Published: November 28th, 2018

Today, IBM Security announced new capabilities for the company’s AI-based security platform, QRadar Advisor with Watson.

IBM Watson is a flexible cognitive computing system that can be trained to learn and predict pretty much anything, including cyber threats. The initial release of QRadar Advisor with Watson allowed the platform to gather, read and understand structured and unstructured security data from external sources. But now, IBM Security is teaching Watson how to learn and contextualize the behavior of threats, in addition to an organization’s responses to them. This will be done with the help of two new capabilities for QRadar Advisor: Threat disposition models and cross-investigation analytics.

Threat disposition models are a new set of algorithms that build a model for specific threats, based on the actions and outcome of similar events from an organization’s past. When a new investigation comes in, this model can be used to help rule out false positives, or help analysts decide whether the threat should be escalated as malware, data exfiltration, or something else. Cross-investigation analytics allows QRadar Advisor to find similarities across investigations and automatically group them together to avoid duplication.

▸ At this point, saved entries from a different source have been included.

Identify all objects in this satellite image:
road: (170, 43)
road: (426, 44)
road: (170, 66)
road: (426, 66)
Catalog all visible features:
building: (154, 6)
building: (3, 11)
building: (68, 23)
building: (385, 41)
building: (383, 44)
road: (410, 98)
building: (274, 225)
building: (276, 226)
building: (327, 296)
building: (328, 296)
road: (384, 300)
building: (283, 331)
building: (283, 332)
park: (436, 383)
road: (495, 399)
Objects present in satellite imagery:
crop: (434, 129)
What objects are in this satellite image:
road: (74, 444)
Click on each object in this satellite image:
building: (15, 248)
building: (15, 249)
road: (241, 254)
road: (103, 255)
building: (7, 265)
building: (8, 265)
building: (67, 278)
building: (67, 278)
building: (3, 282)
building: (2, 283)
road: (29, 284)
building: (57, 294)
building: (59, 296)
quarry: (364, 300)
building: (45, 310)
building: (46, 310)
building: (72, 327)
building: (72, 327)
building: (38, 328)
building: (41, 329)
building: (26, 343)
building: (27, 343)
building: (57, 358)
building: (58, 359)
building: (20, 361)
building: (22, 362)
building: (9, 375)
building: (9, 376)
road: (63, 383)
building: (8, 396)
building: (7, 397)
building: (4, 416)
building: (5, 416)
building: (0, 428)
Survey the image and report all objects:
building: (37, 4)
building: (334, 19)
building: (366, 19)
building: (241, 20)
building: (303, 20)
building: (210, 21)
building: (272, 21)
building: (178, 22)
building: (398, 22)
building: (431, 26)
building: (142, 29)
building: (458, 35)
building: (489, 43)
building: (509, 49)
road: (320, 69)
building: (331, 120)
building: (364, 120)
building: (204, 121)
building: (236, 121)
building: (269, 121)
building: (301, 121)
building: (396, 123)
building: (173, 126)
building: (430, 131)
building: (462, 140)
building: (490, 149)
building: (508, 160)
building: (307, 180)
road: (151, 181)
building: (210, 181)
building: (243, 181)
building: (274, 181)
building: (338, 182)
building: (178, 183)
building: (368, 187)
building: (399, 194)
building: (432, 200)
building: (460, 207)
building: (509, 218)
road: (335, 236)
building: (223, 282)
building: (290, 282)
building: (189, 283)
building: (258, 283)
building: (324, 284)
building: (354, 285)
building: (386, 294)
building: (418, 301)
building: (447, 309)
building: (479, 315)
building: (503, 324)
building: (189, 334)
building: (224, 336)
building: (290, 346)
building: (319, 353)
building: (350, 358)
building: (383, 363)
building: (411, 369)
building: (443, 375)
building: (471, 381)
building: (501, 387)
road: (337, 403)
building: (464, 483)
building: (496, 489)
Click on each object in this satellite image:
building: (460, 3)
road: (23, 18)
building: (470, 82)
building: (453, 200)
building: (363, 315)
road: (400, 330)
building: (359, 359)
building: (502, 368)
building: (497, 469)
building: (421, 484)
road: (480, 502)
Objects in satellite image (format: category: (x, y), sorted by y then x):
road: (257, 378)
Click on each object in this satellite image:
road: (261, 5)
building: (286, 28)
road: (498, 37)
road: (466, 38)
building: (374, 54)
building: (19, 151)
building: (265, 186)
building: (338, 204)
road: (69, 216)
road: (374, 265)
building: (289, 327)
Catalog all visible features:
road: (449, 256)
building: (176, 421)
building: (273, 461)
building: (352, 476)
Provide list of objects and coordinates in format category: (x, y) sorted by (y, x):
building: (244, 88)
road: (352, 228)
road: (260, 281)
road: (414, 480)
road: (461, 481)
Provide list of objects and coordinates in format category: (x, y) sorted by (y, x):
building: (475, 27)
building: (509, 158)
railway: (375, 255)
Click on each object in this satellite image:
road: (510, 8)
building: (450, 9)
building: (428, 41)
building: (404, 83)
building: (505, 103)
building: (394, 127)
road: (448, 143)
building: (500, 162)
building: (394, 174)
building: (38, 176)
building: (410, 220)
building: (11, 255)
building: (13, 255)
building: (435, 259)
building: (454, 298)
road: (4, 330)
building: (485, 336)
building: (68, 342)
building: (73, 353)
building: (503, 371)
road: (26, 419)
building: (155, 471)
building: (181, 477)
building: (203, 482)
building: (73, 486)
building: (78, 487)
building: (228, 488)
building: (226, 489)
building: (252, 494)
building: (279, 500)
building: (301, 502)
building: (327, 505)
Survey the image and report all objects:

“IBM has developed new analytic and learning models which enable QRadar Advisor to identify long and slow attack patterns and adapt to the local client environment. This learning loop gets smarter with time based on additional interactions and engagement with analysts, allowing the tool to provide stronger recommendations on how to respond, as well confidence ratings based on how incidents align with historical data,” the company said in a press release. “Watson will be used to help QRadar Advisor build better threat disposition models for specific threats based on actions and outcomes of previous similar security events. Better models mean more accurate detection and fewer false positives.”

Even before Watson, the QRadar Advisor security platform was already receiving development efforts from over 2,000 prominent security organizations through X Force Exchange. Major contributors include Carbon Black, BrightPoint Security, Exabeam and Resilient Systems.

IBM has also implemented the MITRE ATT&CK framework – which according to this whitepaper, is a useful tool across many cyber security disciplines that helps “convey threat intelligence, perform testing through red teaming or adversary emulation, and improve network and system defenses against intrusions” – to help both Watson and analysts see how attack patterns evolve using real-world security incidents. The data is used to predict security trends, prepare countermeasures, and pinpoint the stage of attack. In addition, the ATT&CK model database also uses data from lab-emulated adversary scenarios to test and verify the effectiveness of defenses.

“Combining the ATT&CK framework of known adversary tactics with Watson for Cyber Security’s ability to stay current on the latest security research, QRadar Advisor can help arm analysts of all levels with the knowledge needed to better respond to the threats they’re facing,” said Chris Meenan, director of IBM security intelligence offering management and strategy.